There are phases to a relationship:
Phase 1. Passionate love
Phase 2. Real love
Phase 1. Passionate love is loving for sex, for good looking, for intelligence, for what the other has and how he/she gives you attention & affection. This is an automated process in your brain! (stays 1 year to 3 years MAX)
Phase 2. Reduction of feelings, reduction of libido, acceptation of the "wrongs" and "goods" of the loved one, less attention, less affection, unconditional love basically. (If you happen to reach this phase, you can succeed to stay with that person for a dozen years easily)
To pass from phase 1 to 2, you have to accept everything. You will have doubts that you don't love the other one anymore. But if you quit that person, it's at that time that you'll see that you really loved him/her! So you must ask yourself some questions like: "would i cry for him/her", "do i still want to take care of him/her", "are you 100% honest with him/her", "is complicity always there", etc.
The problem with my gf/ex was that she wasn't able to make the transition from phase 1 to phase 2. And with her mental disorder called "bipolarity", it's even harder!
I know what I want. I want a girl that knows what she wants, that knows that will be able to make the transition from 1 to 2, that will be mature, intelligent and great in bed (so hard these days!).
I still love my gf/ex, but I know i'll be more happy without her. Because with all her doubts and her "bipolarity", it will just keep going and she would dump me every 3-4 months. I am pissed of that, it breaks my heart every single time...
Basically, I just want some tips to forget her after all the fakeness and bad things she's done to me. Should I drink? Should I f*ck with an other women? Should I... etc
Thank you guys,
From a broken hearted MPUA "Relationships" member :/
-Jean-Michel Mailhot </3 :'(
P.S. i still love her, but i dont want to even try to get back with her, because she would break my heart dozen of times...
Don't blame her for the bipolar disorder. Many smart and successful people have this disorder and yet are in successful relationship.

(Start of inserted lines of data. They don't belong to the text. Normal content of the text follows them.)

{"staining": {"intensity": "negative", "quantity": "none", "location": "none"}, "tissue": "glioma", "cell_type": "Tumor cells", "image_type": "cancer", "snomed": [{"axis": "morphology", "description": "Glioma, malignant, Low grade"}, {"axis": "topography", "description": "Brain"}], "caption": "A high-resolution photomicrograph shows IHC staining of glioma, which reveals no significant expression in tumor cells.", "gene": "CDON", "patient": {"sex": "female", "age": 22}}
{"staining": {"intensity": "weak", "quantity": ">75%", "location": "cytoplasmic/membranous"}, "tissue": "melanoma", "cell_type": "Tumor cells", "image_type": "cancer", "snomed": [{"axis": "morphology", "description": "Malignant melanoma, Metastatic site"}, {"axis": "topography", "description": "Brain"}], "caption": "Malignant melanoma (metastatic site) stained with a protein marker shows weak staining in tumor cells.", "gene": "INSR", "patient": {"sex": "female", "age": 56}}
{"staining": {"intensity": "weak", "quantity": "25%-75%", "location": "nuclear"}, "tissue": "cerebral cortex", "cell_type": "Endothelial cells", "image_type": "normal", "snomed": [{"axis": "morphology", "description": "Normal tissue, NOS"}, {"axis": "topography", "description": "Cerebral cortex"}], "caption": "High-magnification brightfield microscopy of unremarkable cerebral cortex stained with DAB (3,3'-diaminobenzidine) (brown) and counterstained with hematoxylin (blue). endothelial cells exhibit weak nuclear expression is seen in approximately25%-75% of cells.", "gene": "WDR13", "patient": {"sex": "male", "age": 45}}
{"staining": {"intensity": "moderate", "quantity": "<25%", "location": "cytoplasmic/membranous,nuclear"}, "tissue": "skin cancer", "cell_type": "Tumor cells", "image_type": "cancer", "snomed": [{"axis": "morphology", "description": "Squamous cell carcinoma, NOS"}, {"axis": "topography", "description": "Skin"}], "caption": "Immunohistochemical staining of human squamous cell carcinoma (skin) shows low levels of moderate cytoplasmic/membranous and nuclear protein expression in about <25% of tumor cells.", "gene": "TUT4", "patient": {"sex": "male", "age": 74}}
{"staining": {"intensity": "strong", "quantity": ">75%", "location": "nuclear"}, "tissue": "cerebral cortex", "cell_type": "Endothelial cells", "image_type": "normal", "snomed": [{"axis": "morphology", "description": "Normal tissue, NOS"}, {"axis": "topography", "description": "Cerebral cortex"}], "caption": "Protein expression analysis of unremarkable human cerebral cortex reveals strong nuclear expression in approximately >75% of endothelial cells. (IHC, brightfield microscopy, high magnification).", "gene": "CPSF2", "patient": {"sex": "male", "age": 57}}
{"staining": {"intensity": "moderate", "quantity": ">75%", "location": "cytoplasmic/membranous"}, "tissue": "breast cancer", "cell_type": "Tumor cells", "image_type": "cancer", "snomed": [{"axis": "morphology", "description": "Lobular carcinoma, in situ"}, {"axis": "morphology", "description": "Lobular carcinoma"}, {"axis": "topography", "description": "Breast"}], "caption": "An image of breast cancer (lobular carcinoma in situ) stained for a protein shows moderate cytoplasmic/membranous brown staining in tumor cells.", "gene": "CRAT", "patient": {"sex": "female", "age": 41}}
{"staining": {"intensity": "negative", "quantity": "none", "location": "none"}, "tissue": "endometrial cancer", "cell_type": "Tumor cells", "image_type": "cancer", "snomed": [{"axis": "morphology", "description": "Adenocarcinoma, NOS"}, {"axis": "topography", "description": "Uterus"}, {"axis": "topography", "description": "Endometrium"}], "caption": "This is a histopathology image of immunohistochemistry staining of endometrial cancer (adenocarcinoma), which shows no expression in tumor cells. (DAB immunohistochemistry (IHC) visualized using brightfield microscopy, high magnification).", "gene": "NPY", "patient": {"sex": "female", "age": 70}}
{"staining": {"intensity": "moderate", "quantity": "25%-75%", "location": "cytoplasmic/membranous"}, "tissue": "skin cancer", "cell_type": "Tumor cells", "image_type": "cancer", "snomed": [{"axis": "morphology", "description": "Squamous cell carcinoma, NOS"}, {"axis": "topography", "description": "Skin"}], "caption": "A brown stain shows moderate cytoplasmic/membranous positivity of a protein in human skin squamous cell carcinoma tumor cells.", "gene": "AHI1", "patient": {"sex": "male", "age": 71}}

The second phase you mentioned is a phase where she has to decide to bond with your activities if you have any. It is at this phase where she will imprint part of your signature sexual and spiritually. Which means, she'll follow you and do things with you. If you say, I'm going to the moon tomorrow, she'll go with you without pause or dive deepsea, she'll go with you without hesitation. In this phase, DO NOT invite her to come. Rather wait until she asked to be invited. But sometimes we fear pushing them hard out of their comfortable boundaries and play it safe with what she likes the most activities wise. No contact works only for awhile, but it really works most effectively during the beginning of the relationship like in the 3 to 6 months period, because then it pushes her to want to be included in your life rather than a separate life she's comfy with. Re-shaping her life to yours is your conquest because you WILL ALWAYS way ahead on your own life so this distance is the natural attraction that WILL NEVER END. No need to continually and artificially next her. If you let it slide to 2 years, she's already set in her ways towards you that she isn't willing to invest time in your hobbies or your aspiration anymore. What happens next is that, a month or so later after you make up and a few fuck fests later, she will become bored of you and realize why she left you.